Una suerte de cultura equivocada ha adulterado la partitocracia española. Libertad, libertad, sin ira libertad. En la Transición, al ritmo de Jarcha, cantábamos por una ruptura de las amarras, pero los aparatos de los partidos se habían impregnado de lo peor de determinadas influencias (para nada de la República, donde no era infrecuente la deserción de las prietas filas del monolitismo dentro de los grupos). Los expedientes disciplinarios combatieron el concepto de voto en conciencia. El que se movía era abatido. Las luchas internas por dominar las estructuras consentían prácticas abominables, que pasaban inadvertidas a unos medios informativos fascinados por los nuevos aires y que ya apuntaban maneras en su excesiva relación de cordialidad con los poderes (ahora es subyugación). En las querellas intestinas ante los congresos, votaban los muertos y los demás miraban hacia otro lado, porque también procesaban alguna picaresca. Se visitaba a los disidentes a sus casas en el pueblo y se proferían amenazas nada veladas. En otras fuerzas, las asambleas se rodeaban de intrigas y siempre ganaban los que estaban del lado de los jefes (he de reconocer, empero, que en la nueva Izquierda Unida hubo algunos revolcones importantes a la oficialidad).

Así se ha configurado este sistema de partidos que en nada se parece a la considerada democracia más antigua, la británica, donde los sufragios en conciencia no se consideran deserciones, sino prácticas amparadas en su vocación consuetudinaria, esto es, en su costumbre. En los últimos días, hemos asistido a tres episodios distintos de "versos libres". Así le han tildado a Emiliano García Page internamente por diferir de la línea sanchista, un político que no solo es coherente sino que está legitimado por el aprecio de su pueblo castellano-manchego. Se le han tirado a la yugular. También a Cayetana Álvarez de Toledo -que arrostra la misma definición poética desde hace años- por votar a favor de un 155 educativo para Cataluña por la desobediencia a la ley de la Generalitat, junto a Ciudadnos y Vox. Y una tercera es Macarena Olona, en plena pugna con Abascal y particularmente con Ortega Smith. Antes hubo de buscarse la vida Errejón. No entro en el fondo de la cuestión de cada uno, sí en la sistemática intolerancia a los posicionamientos diversos.

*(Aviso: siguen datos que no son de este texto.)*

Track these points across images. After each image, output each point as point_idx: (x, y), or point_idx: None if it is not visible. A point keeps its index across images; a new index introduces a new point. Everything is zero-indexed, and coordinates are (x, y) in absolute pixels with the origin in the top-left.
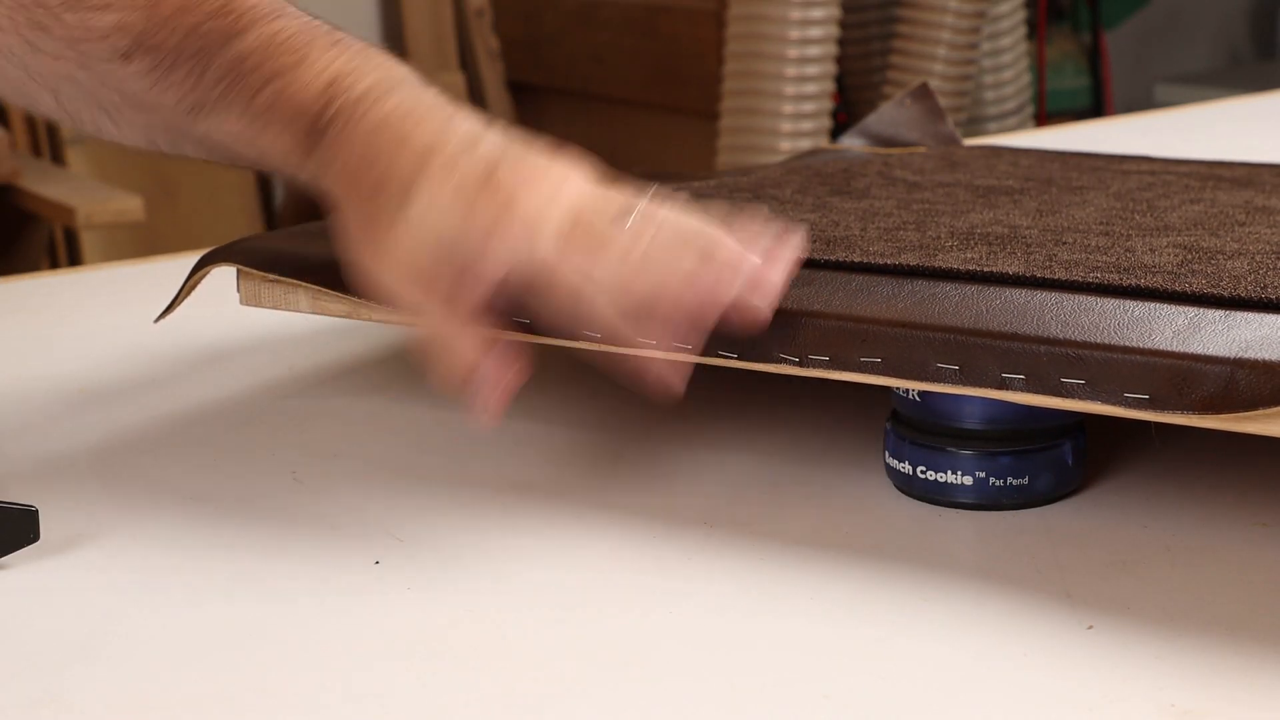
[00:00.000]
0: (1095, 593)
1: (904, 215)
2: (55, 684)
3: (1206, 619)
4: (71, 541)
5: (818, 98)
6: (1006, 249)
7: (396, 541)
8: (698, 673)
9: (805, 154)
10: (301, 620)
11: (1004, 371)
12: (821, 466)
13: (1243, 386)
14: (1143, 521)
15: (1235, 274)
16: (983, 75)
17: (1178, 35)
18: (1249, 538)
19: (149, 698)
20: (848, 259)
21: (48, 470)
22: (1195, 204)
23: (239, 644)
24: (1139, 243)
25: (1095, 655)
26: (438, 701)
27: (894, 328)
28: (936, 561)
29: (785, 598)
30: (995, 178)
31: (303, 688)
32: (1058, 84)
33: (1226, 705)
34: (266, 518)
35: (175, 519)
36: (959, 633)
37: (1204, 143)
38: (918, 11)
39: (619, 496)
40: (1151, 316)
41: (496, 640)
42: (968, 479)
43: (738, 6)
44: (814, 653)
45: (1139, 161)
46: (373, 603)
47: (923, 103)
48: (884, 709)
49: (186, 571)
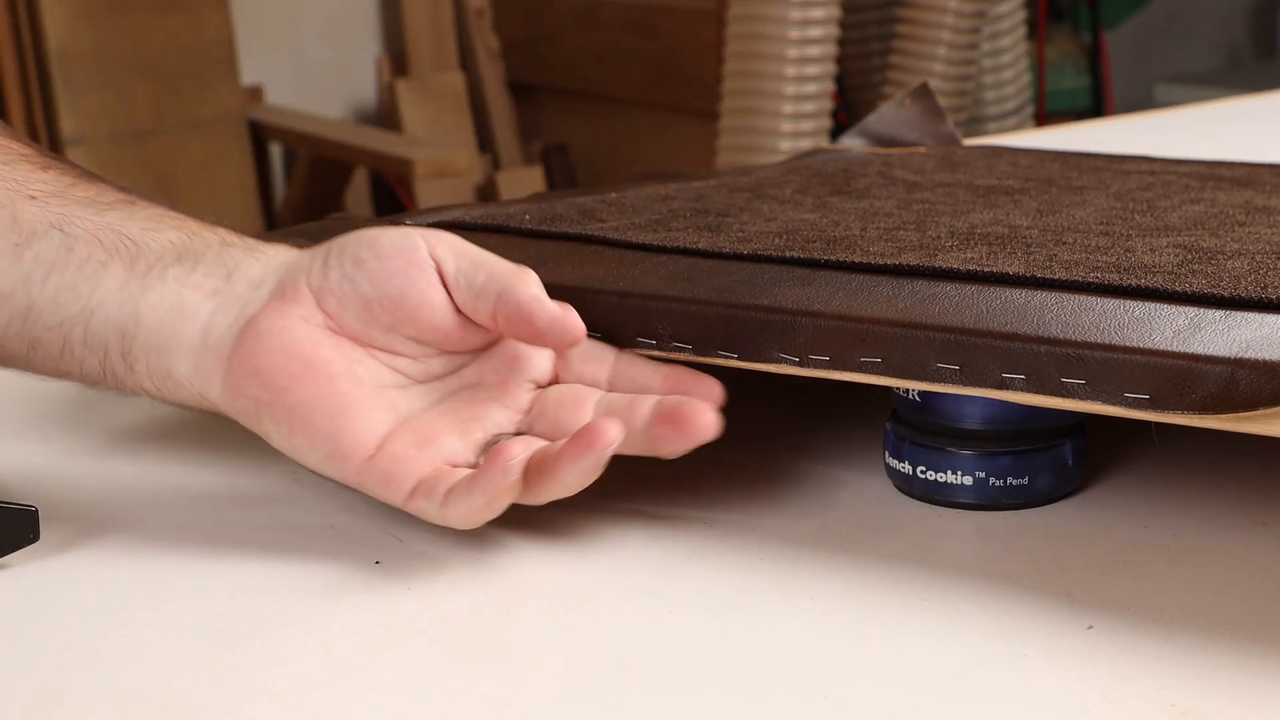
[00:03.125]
0: (1095, 593)
1: (904, 215)
2: (55, 684)
3: (1206, 619)
4: (71, 541)
5: (818, 98)
6: (1007, 249)
7: (396, 541)
8: (698, 673)
9: (805, 154)
10: (302, 620)
11: (1004, 371)
12: (821, 466)
13: (1243, 386)
14: (1143, 521)
15: (1235, 274)
16: (983, 75)
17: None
18: (1249, 538)
19: (149, 698)
20: (848, 259)
21: (48, 470)
22: (1195, 204)
23: (239, 644)
24: (1139, 243)
25: (1095, 655)
26: (437, 701)
27: (894, 328)
28: (936, 561)
29: (785, 598)
30: (995, 178)
31: (303, 688)
32: (1058, 84)
33: (1226, 705)
34: (266, 518)
35: (175, 519)
36: (959, 633)
37: (1204, 143)
38: (918, 11)
39: (619, 497)
40: (1152, 316)
41: (496, 640)
42: (968, 479)
43: (738, 6)
44: (814, 653)
45: (1139, 161)
46: (373, 603)
47: (923, 103)
48: (884, 709)
49: (186, 571)
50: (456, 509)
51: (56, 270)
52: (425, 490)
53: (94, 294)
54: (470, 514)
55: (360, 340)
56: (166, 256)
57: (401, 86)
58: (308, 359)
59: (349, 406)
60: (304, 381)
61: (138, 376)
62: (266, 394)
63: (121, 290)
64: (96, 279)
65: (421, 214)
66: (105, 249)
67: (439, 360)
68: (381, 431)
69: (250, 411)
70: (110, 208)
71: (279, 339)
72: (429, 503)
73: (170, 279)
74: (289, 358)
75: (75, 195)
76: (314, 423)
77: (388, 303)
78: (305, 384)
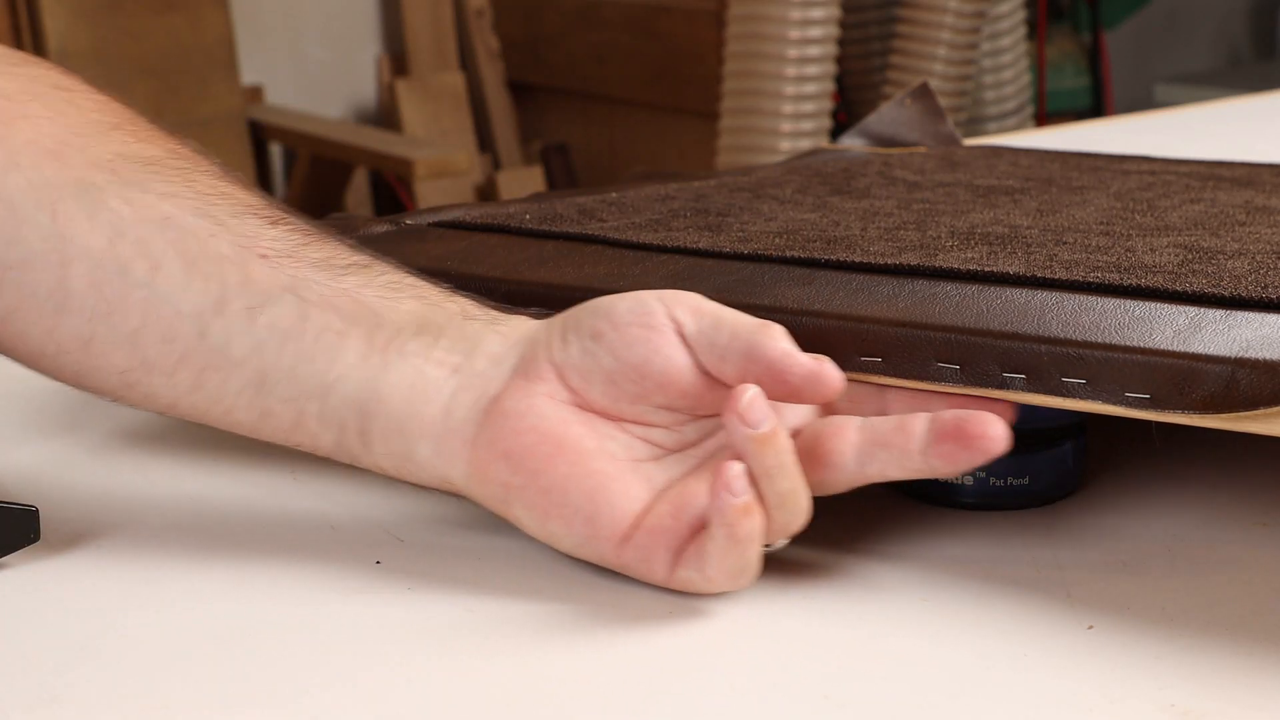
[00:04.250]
0: (1095, 593)
1: (904, 215)
2: (55, 684)
3: (1206, 619)
4: (71, 541)
5: (818, 98)
6: (1007, 249)
7: (397, 541)
8: (698, 673)
9: (805, 154)
10: (302, 620)
11: (1004, 371)
12: None
13: (1243, 386)
14: (1143, 521)
15: (1236, 274)
16: (983, 75)
17: (1178, 35)
18: (1249, 538)
19: (149, 698)
20: (848, 259)
21: (48, 470)
22: (1195, 204)
23: (239, 644)
24: (1139, 242)
25: (1095, 655)
26: (437, 701)
27: (894, 327)
28: (936, 561)
29: (785, 598)
30: (995, 178)
31: (303, 688)
32: (1058, 84)
33: (1226, 705)
34: (266, 518)
35: (175, 519)
36: (959, 633)
37: (1204, 143)
38: (918, 11)
39: None
40: (1152, 316)
41: (496, 640)
42: (968, 479)
43: (738, 6)
44: (814, 653)
45: (1139, 161)
46: (373, 603)
47: (923, 103)
48: (884, 709)
49: (186, 571)
50: (711, 565)
51: (292, 340)
52: (687, 559)
53: (332, 368)
54: (727, 562)
55: (609, 415)
56: (407, 330)
57: (401, 86)
58: (558, 439)
59: (604, 485)
60: (556, 463)
61: (375, 456)
62: (518, 478)
63: (362, 366)
64: (335, 351)
65: (421, 214)
66: (343, 318)
67: (693, 426)
68: (639, 508)
69: (499, 497)
70: (346, 271)
71: (526, 419)
72: (693, 571)
73: (411, 354)
74: (539, 439)
75: (308, 256)
76: (570, 505)
77: (632, 373)
78: (557, 465)
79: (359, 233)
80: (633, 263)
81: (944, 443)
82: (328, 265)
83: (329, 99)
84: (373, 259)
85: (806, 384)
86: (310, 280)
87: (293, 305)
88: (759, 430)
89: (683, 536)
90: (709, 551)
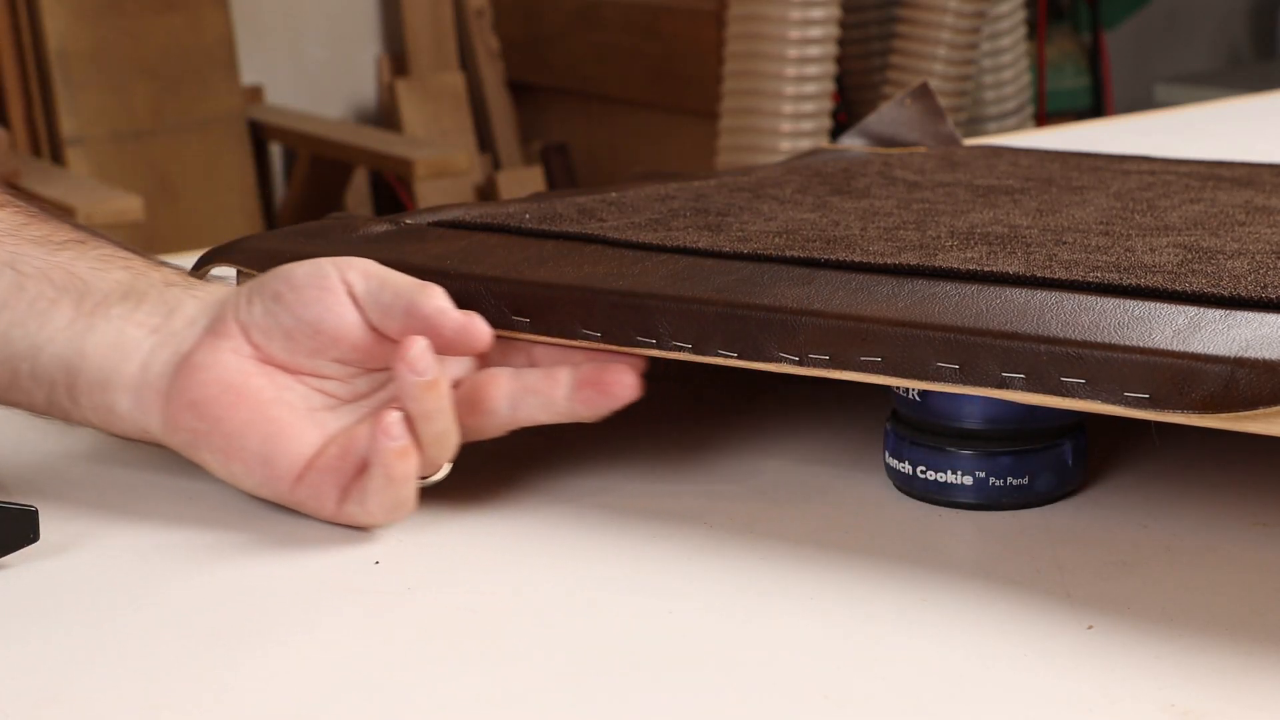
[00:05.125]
0: (1095, 593)
1: (904, 215)
2: (55, 684)
3: (1206, 619)
4: (71, 541)
5: (818, 98)
6: (1006, 249)
7: (397, 541)
8: (698, 673)
9: (805, 154)
10: (302, 620)
11: (1004, 371)
12: (821, 466)
13: (1243, 386)
14: (1143, 521)
15: (1235, 273)
16: (983, 75)
17: (1178, 35)
18: (1249, 538)
19: (149, 698)
20: (848, 258)
21: (48, 470)
22: (1195, 204)
23: (238, 644)
24: (1139, 242)
25: (1095, 655)
26: (438, 701)
27: (894, 327)
28: (936, 561)
29: (785, 598)
30: (995, 178)
31: (303, 688)
32: (1058, 84)
33: (1226, 705)
34: (266, 518)
35: (174, 519)
36: (959, 633)
37: (1204, 143)
38: (918, 11)
39: (619, 497)
40: (1152, 316)
41: (496, 640)
42: (968, 479)
43: (738, 6)
44: (814, 653)
45: (1139, 161)
46: (373, 603)
47: (923, 103)
48: (884, 709)
49: (186, 572)
50: (371, 501)
51: (8, 308)
52: (351, 496)
53: (42, 330)
54: (384, 498)
55: (288, 368)
56: (112, 296)
57: (401, 86)
58: (239, 389)
59: (280, 430)
60: (237, 410)
61: (82, 410)
62: (202, 424)
63: (69, 328)
64: (45, 316)
65: (421, 213)
66: (55, 287)
67: (365, 379)
68: (311, 452)
69: (189, 442)
70: (62, 247)
71: (212, 372)
72: (356, 506)
73: (115, 317)
74: (222, 389)
75: (28, 234)
76: (248, 448)
77: (308, 329)
78: (238, 412)
79: (359, 232)
80: (632, 262)
81: (584, 389)
82: (45, 242)
83: (329, 99)
84: (89, 236)
85: (458, 337)
86: (28, 255)
87: (10, 278)
88: (424, 378)
89: (348, 475)
90: (369, 489)
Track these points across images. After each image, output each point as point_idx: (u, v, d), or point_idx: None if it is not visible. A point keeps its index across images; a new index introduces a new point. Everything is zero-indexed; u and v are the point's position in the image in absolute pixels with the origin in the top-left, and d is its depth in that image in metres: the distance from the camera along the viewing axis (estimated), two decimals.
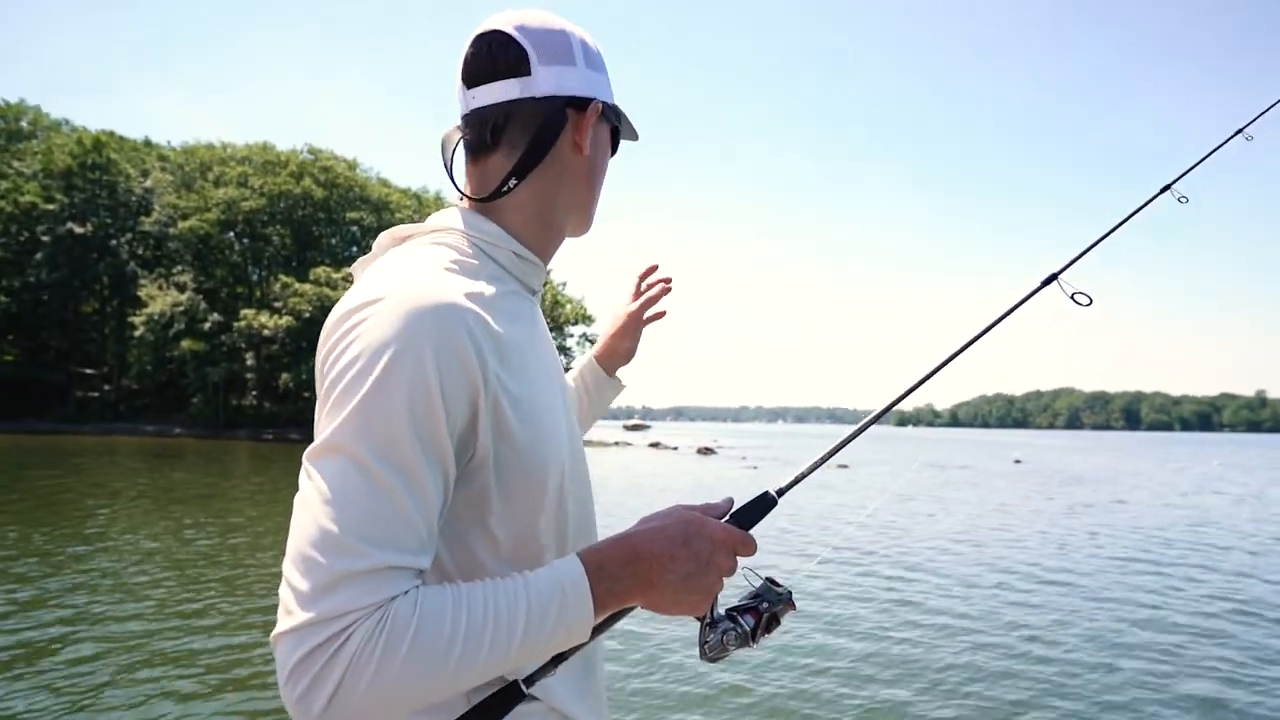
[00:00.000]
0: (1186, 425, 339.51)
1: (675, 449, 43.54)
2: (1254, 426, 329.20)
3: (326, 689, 0.69)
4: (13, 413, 46.20)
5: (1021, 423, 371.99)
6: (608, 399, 1.42)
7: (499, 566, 0.86)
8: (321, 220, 50.79)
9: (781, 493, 0.92)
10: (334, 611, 0.70)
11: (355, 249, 51.79)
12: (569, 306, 51.06)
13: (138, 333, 45.98)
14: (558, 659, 0.84)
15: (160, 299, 46.26)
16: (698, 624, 0.87)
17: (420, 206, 55.76)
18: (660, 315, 1.42)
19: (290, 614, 0.70)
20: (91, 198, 48.97)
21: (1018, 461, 38.11)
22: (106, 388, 50.80)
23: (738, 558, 0.86)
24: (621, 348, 1.40)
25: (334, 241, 51.35)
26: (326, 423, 0.76)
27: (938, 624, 7.06)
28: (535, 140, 0.93)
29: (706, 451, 40.25)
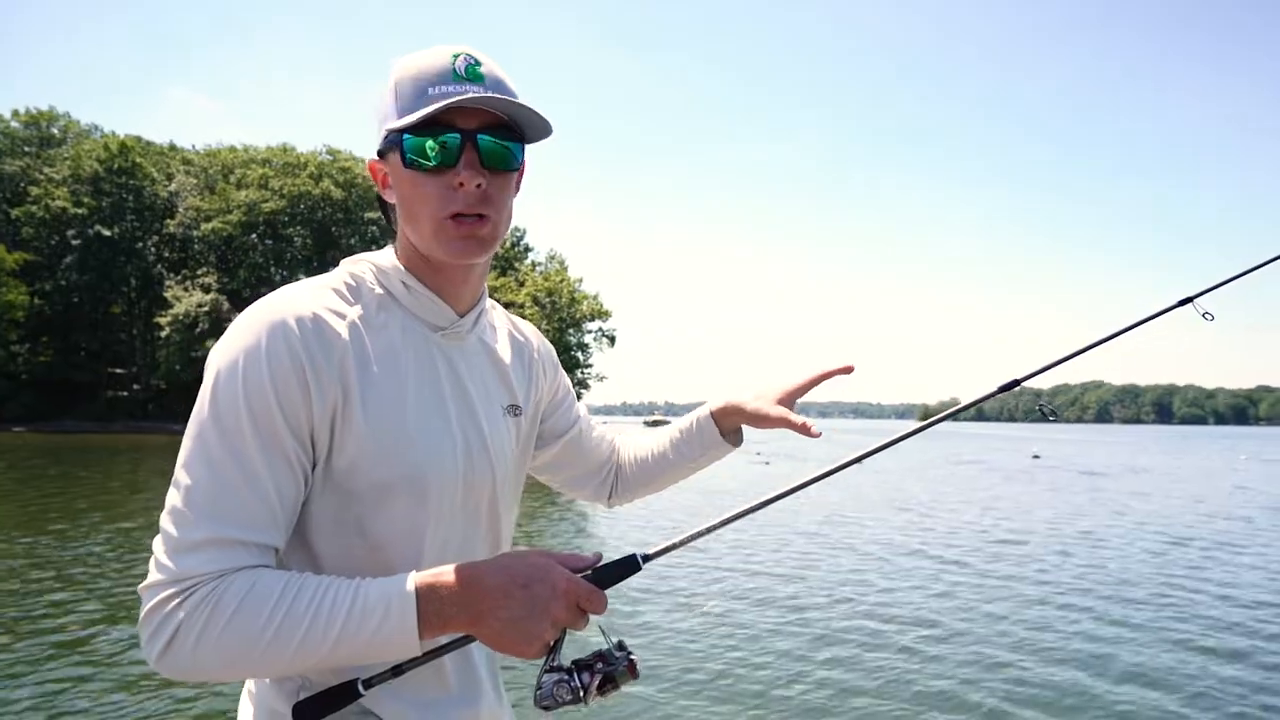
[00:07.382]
0: (1221, 419, 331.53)
1: None
2: None
3: (162, 640, 0.79)
4: (46, 412, 47.46)
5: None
6: (708, 458, 1.34)
7: (375, 567, 0.92)
8: (340, 220, 51.56)
9: (648, 559, 0.90)
10: (180, 574, 0.80)
11: (374, 248, 52.14)
12: (585, 303, 51.25)
13: (163, 333, 47.02)
14: (398, 669, 0.87)
15: (185, 300, 47.24)
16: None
17: None
18: (843, 370, 1.33)
19: (150, 571, 0.82)
20: (119, 201, 50.05)
21: (1036, 457, 37.69)
22: (136, 387, 51.90)
23: (589, 614, 0.85)
24: (762, 409, 1.26)
25: (353, 241, 52.01)
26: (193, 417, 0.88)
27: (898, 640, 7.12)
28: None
29: None
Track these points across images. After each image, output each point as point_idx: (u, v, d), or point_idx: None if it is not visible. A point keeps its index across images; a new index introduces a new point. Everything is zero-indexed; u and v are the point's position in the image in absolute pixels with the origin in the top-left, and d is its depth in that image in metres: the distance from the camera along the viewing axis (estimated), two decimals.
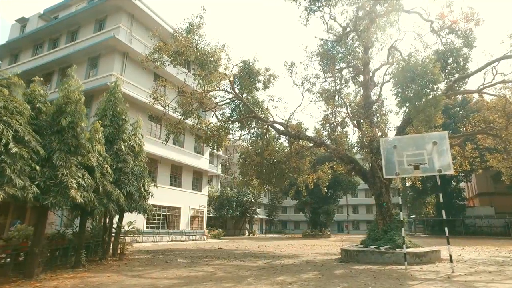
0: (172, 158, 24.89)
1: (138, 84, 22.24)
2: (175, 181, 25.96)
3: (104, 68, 21.45)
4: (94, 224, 11.53)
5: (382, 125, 14.63)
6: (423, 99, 11.26)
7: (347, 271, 8.93)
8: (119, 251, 11.50)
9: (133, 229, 12.15)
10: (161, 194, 23.41)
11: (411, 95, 11.59)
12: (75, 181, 7.11)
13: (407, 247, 11.35)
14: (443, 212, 8.92)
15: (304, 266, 9.97)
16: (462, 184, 44.06)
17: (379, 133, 13.92)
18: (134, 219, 12.21)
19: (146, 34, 21.97)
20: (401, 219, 9.68)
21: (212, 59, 13.57)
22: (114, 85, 11.44)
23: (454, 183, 41.39)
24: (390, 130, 15.03)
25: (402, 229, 9.35)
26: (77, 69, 22.74)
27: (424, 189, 36.93)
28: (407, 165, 9.04)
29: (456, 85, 14.05)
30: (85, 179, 7.50)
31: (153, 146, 22.87)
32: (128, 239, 12.43)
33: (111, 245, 11.60)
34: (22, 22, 28.12)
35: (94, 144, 8.74)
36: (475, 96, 22.26)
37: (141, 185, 11.49)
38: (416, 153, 9.00)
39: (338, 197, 42.38)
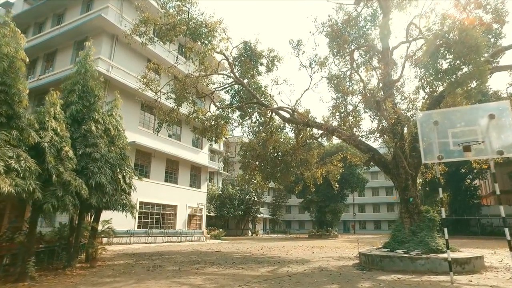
0: (167, 151, 22.84)
1: (129, 70, 20.27)
2: (170, 176, 23.90)
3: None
4: (60, 223, 9.51)
5: (408, 104, 12.50)
6: (463, 71, 9.21)
7: (375, 284, 6.87)
8: (92, 256, 9.51)
9: (108, 229, 10.10)
10: (155, 191, 21.49)
11: (446, 66, 9.52)
12: (3, 164, 5.09)
13: (442, 252, 9.29)
14: (501, 207, 6.81)
15: (318, 276, 7.91)
16: (475, 182, 41.59)
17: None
18: (110, 217, 10.15)
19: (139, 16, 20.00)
20: (443, 216, 7.58)
21: (205, 29, 11.53)
22: (86, 55, 9.41)
23: (469, 180, 39.04)
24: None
25: (445, 229, 7.23)
26: (63, 54, 21.32)
27: (436, 186, 34.56)
28: (453, 146, 6.94)
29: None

Es cierto que los partidos, como los clubes de golf y de tenis, tienen sus propias normas que los socios han de aceptar porque para eso se votaron los estatutos, fuera cuando fueren. Pero no son conscientes del daño que hacen a la honradez intelectual exigiendo una uniformidad nefasta, que anula toda capacidad de evolución hacia el pensamiento libre. En esta lucha contra la empatía, influyen los grados de mediocridad de muchos de los que están arriba, conocedores que los versos libres ofrecen mucho más talento que ellos. Por eso se me antoja que sería bueno avanzar en el criterio que representa ser verso libre sin temer a las consecuencias. Necesitamos un soneto que nos mande hacer Violante para que en la vida los ineptos se vean en un aprieto: como Lope de Vega nos legó por los siglos de los siglos, catorce versos dicen que es soneto. A ver si damos a la política alguna dosis de espabilina.